City officials say the decision will allow the plant to spew more pollutants into the air.
"The bottom line is that approving the stack merge without linking it to a permit will allow Mirant to increase the amount of pollution exponentially," City Attorney Ignacio B. Pessoa said.
On Monday, Pessoa and other city officials met with representatives from Gov. Timothy M. Kaine's office and other state officials, including DEQ Director David K. Paylor, to lobby the agency to reverse the decision. No new decision had been made by DEQ by press time.
The setback is the latest in the city's long-running battle to close the coal-fired plant that sits on a prominent site in north Old Town overlooking the Potomac River. It supplies power to the District and Maryland but not Virginia.
The most recent dispute revolves around Mirant's plans to merge its five smokestacks into two taller stacks. City officials had argued that the change required a permit, and as recently as May, the DEQ had agreed. But the state agency changed course last week and informed the city that no permit was required and that the merger could move forward within days.
The DEQ said the merger would require a permit only if it increased the amount of air emissions, and the department thought this to be the case when it issued the May decision. But the agency has since received a new engineering analysis.
In a May editorial in The Washington Post, Mirant Chairman Edward R. Muller said the company's goal in merging the stacks is to reduce the possibility of pollutants gathering at ground level near the plant.
"Because the project would not increase air emissions, the DEQ does not have the authority to require a permit for a stack merger," said Bill Hayden, a DEQ spokesman. "We're not saying Mirant does not need a permit; they still need an operating permit."
City officials and neighborhood residents are furious over the agency's reversal.
"The process here has been just appalling," Pessoa said. "There's a legal issue, and there's a public policy issue.
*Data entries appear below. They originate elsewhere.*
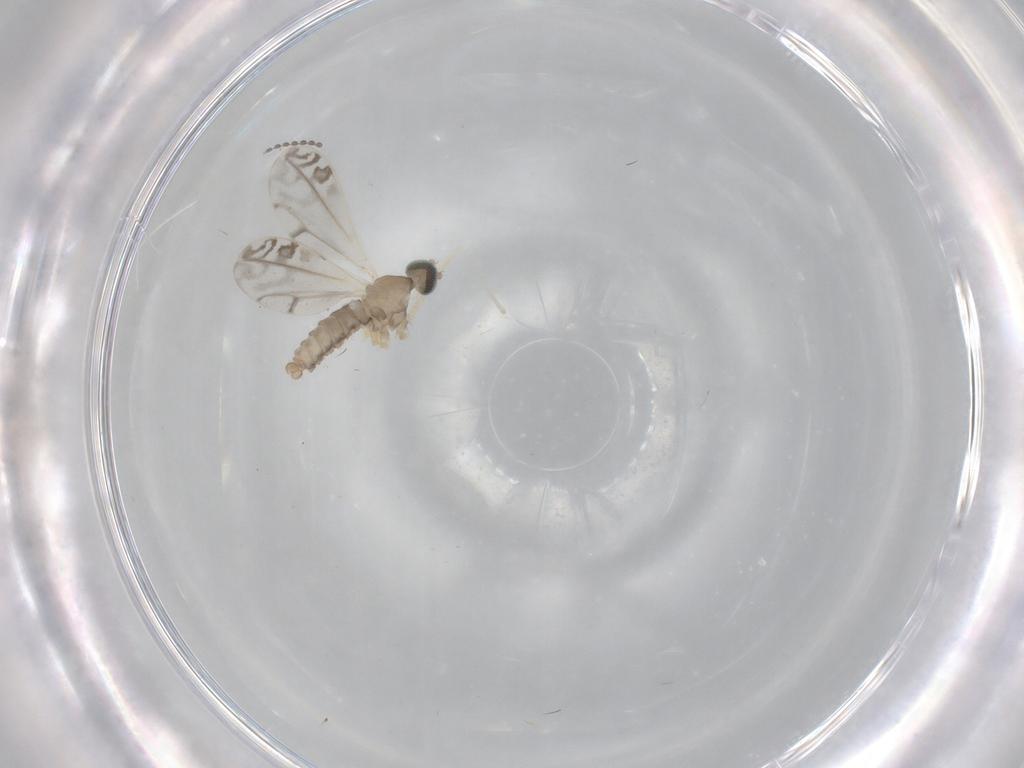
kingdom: Animalia
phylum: Arthropoda
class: Insecta
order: Diptera
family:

The legal issue is that this requires a permit under the Clean Air Act in order to go forward. And the public policy issue is that we think the stack merge, as it is proposed, is harmful to Alexandria and Virginia. Because the basis of the stack merge is that you take the pollution and shoot it higher into the atmosphere, so it doesn't come down in the vicinity of the plant but comes down in a broader area. There's nothing here that will reduce the amount of pollutants it spreads."
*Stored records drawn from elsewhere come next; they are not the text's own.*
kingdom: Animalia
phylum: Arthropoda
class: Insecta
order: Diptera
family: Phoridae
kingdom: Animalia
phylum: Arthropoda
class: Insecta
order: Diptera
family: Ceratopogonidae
Pessoa dismissed the new analysis, saying it is from a firm that is a consultant for Mirant. In a letter to Mark Rubin, senior adviser to the governor, Pessoa calls the report from Storm Technologies "a limited, superficial and biased analysis."
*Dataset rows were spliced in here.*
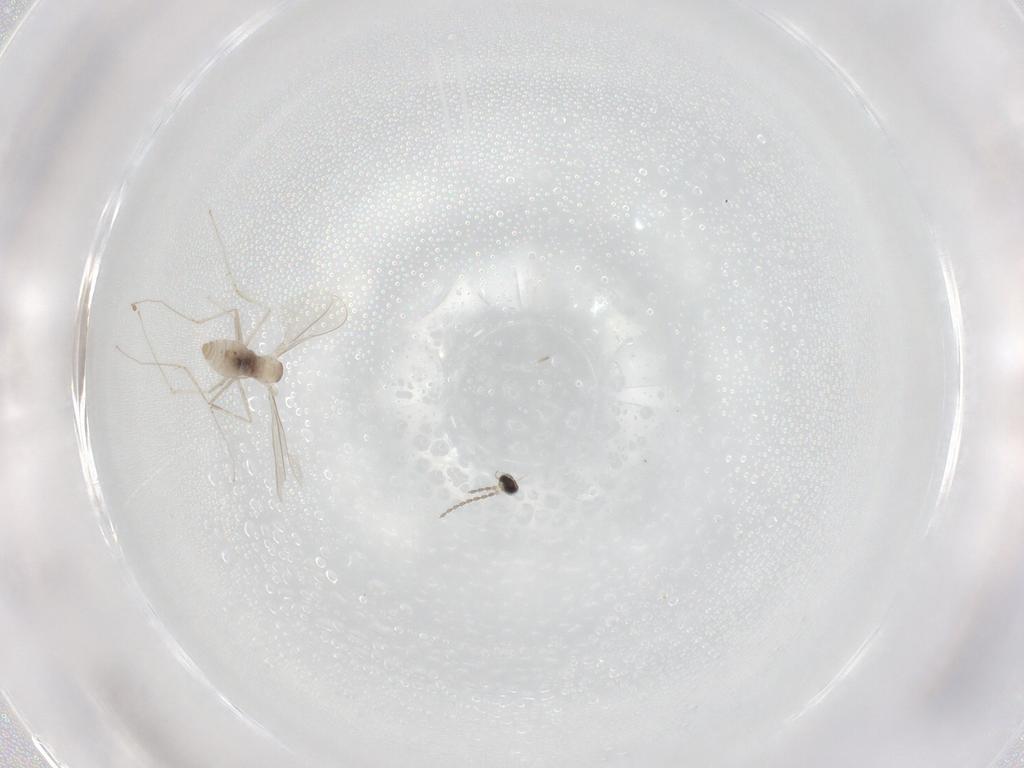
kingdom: Animalia
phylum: Arthropoda
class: Insecta
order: Diptera
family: Cecidomyiidae
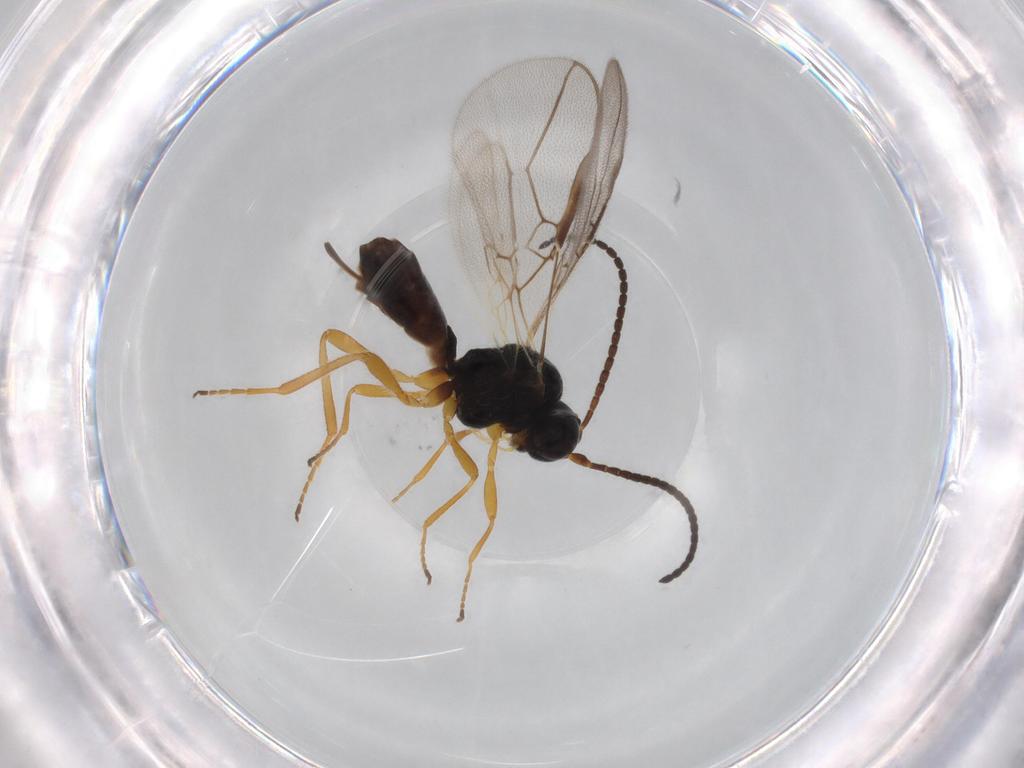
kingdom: Animalia
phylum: Arthropoda
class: Insecta
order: Hymenoptera
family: Braconidae
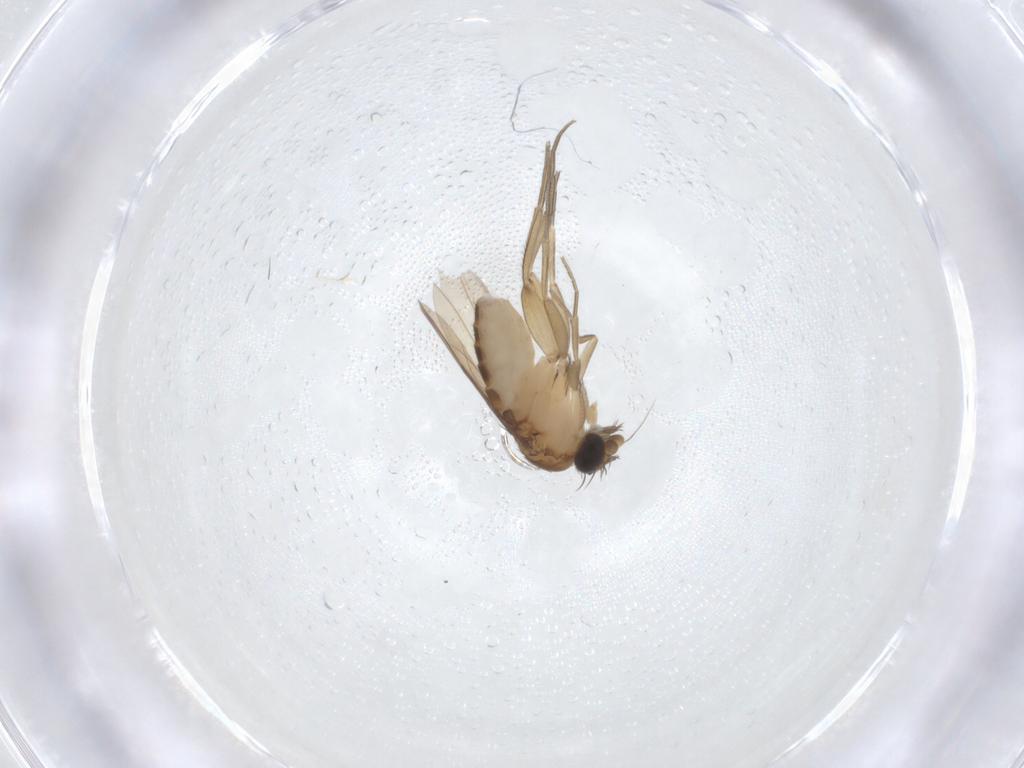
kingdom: Animalia
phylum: Arthropoda
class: Insecta
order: Diptera
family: Phoridae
Cale Jaffe, a lawyer with the Southern Environmental Law Center who has been working with local groups on the issue, agreed with Pessoa.
It's a "pretty shocking turnaround for the DEQ to be taking this position," Jaffe said.
The DEQ is standing by the report, for now. "It gets very complicated, so I think there are a lot of perspectives on this," said Hayden, the department spokesman. "They've made their analysis, and that's the determination they've made. We've looked at this very closely, based on the legal and scientific procedures that we have to follow."